WORK REQUEST 1:
Answer these from the warrant passage:
(a) If the Company's Common Stock is not publicly traded, what is the lowest amount the current value can be?
(b) Before what point may the Warrant not be sold, hypothecated, assigned, or transferred?
(c) What happens to the original Warrant once the Company delivers a new one in the assignee's name?
WORK REQUEST 2: Write the next part of the warrant passage, picking up after its final sentence.

SELECTED EXTRACT:

──────

2.If the Company's Common Stock is not publicly traded, the current value shall be an amount, not less than the book value, determined in such reasonable manner as may be prescribed by the Board of Directors of the Company, such determination to be final and binding on the Holder.
(d)Exchange, Assignment or Loss of Warrant. This Warrant is exchangeable, without expense, at the option of the Holder, upon presentation and surrender hereof to the Company or at the office of its stock transfer agent, if any, for other Warrants of different denominations entitling the Holder thereof to purchase in the aggregate the same number of Shares of Warrant Stock
purchasable hereunder. This Warrant may not be sold, hypothecated, assigned, or transferred prior to the date this Warrant is first exercisable. Any assignment shall be made subject to the provisions of Section (k) by surrender of this Warrant to the Company or at the office of its stock transfer agent, if any, with the Assignment Form annexed hereto duly executed and with funds sufficient to pay any transfer tax; whereupon, the Company, without charge, shall execute and shall deliver a new Warrant in the name of the assignee named in such instrument of assignment and this Warrant shall promptly be cancelled.

──────

PROVIDED MATERIAL:
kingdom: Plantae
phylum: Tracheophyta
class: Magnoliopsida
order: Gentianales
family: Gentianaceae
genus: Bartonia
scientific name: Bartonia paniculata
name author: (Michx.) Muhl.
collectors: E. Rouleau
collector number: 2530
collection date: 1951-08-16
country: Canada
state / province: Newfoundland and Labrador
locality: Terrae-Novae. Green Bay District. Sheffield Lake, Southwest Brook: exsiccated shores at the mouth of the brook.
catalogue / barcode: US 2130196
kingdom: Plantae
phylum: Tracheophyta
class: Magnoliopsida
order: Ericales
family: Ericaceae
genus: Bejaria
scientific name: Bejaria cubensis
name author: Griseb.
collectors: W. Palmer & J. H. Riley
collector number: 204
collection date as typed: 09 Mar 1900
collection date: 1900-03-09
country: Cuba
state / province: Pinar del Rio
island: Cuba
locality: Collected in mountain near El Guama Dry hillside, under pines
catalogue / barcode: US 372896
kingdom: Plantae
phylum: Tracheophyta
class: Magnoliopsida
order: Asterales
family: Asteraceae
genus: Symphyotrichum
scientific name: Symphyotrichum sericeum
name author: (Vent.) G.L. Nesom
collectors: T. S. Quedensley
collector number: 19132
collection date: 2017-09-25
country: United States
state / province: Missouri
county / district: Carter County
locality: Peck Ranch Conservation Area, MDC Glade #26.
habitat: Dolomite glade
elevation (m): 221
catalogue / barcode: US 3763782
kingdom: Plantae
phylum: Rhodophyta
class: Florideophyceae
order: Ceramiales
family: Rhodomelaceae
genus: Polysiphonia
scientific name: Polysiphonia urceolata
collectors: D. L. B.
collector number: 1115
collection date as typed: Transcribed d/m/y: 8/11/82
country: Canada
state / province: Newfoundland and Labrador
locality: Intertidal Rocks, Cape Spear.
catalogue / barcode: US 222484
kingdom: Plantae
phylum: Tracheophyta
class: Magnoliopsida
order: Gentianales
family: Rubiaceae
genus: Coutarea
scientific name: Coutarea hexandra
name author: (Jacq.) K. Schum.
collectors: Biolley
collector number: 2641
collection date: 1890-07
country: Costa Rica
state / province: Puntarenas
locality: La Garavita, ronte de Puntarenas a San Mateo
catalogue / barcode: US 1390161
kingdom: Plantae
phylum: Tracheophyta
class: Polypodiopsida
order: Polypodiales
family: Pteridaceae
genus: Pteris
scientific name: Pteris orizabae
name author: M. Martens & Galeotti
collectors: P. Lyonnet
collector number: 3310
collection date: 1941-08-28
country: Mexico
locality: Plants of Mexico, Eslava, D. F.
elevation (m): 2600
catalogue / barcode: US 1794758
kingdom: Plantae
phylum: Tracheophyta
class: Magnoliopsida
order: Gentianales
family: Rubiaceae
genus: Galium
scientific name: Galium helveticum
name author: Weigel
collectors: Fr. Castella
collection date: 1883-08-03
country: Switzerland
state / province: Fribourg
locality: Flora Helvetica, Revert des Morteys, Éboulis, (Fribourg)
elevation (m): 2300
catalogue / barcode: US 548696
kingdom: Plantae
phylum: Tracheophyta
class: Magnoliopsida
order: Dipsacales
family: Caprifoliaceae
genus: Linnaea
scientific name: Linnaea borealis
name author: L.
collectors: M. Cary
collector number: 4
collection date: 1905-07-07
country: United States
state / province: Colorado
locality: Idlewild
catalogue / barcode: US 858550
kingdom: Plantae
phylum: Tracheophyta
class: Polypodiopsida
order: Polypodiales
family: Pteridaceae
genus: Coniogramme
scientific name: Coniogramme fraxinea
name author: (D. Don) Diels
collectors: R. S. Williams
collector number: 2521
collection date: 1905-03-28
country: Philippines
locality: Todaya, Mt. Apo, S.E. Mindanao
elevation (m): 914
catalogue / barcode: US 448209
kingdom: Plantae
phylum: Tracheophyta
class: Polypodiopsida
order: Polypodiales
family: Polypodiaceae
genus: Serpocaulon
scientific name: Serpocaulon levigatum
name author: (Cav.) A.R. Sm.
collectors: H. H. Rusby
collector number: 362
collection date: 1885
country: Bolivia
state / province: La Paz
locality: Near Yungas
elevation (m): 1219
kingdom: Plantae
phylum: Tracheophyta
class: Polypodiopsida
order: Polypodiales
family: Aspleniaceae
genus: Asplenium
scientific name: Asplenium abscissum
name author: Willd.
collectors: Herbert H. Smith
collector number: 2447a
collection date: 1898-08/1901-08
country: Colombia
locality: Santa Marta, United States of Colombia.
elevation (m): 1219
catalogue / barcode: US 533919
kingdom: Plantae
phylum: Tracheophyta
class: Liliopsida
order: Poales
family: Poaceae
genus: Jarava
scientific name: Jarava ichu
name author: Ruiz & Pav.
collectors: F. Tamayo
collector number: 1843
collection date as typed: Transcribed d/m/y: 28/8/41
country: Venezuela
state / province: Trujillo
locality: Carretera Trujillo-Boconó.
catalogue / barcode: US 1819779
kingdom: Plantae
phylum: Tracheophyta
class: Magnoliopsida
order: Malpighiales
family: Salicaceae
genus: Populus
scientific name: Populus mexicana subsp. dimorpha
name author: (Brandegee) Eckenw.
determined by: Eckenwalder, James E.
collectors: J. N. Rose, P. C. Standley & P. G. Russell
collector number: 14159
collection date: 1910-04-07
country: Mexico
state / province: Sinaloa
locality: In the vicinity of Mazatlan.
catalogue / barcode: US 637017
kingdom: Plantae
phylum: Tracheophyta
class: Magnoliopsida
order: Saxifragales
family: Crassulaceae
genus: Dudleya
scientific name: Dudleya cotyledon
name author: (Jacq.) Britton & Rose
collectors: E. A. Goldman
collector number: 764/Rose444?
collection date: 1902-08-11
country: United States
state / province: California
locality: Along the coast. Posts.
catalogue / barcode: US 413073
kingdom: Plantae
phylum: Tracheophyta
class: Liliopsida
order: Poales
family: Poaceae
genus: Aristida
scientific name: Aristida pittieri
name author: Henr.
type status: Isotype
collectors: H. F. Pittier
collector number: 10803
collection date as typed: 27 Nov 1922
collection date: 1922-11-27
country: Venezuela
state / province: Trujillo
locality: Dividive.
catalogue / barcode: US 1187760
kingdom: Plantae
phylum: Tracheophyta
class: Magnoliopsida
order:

──────

TASK RESPONSE 1:
(a) The book value.
(b) The date the Warrant is first exercisable.
(c) It is promptly cancelled.</t1>

TASK RESPONSE 2:
This Warrant may be divided or may be combined with other Warrants which carry the same rights upon presentation hereof at the office of the Company or at the office of its stock transfer agent, if any, together with a written notice specifying the names and the denominations in which new Warrants are to be issued and signed by the Holder hereof. The term "Warrant" as used herein includes any Warrants issued in substitution for or replacement of this Warrant or into which this Warrant may be divided or exchanged. Upon receipt by the Company of evidence satisfactory to it of the loss, theft, destruction, or mutilation of this Warrant, and (in the case of loss, theft, or destruction) of reasonably satisfactory indemnification, and upon surrender and cancellation of this Warrant, if mutilated, the Company will execute and will deliver a new Warrant of like tenor and date. Any such new Warrant executed and delivered shall constitute an additional contractual obligation on the part of the Company, whether or not this Warrant so lost, stolen, destroyed or mutilated shall be at any time enforceable by anyone.
(e)Rights of the Holder. The Holder, by virtue hereof, shall not be entitled to any rights of a stockholder in the Company, either at law or in equity, and the rights of the Holder are limited to those expressed in the Warrant and are not enforceable against the Company except to the extent set forth herein.
(f)Anti-Dilution Provisions.
If the Company shall subdivide or combine its outstanding shares of Common Stock, the Exercise Price shall be proportionately decreased in the case of such subdivision (on the date that such subdivision shall become effective) or proportionately increased in the case of such combination (on the date that such combination shall become effective).
Anything in this Section to the contrary notwithstanding, the Company shall not be required to give effect to any adjustment in the Exercise Price unless and until the net effect of one or more adjustments, determined as above provided, shall have required a change of the Exercise Price by at least one cent, but when the cumulative net effect of more than one adjustment so determined shall be to change the actual Exercise Price by at least one cent, such change in the Exercise Price shall thereupon be given effect.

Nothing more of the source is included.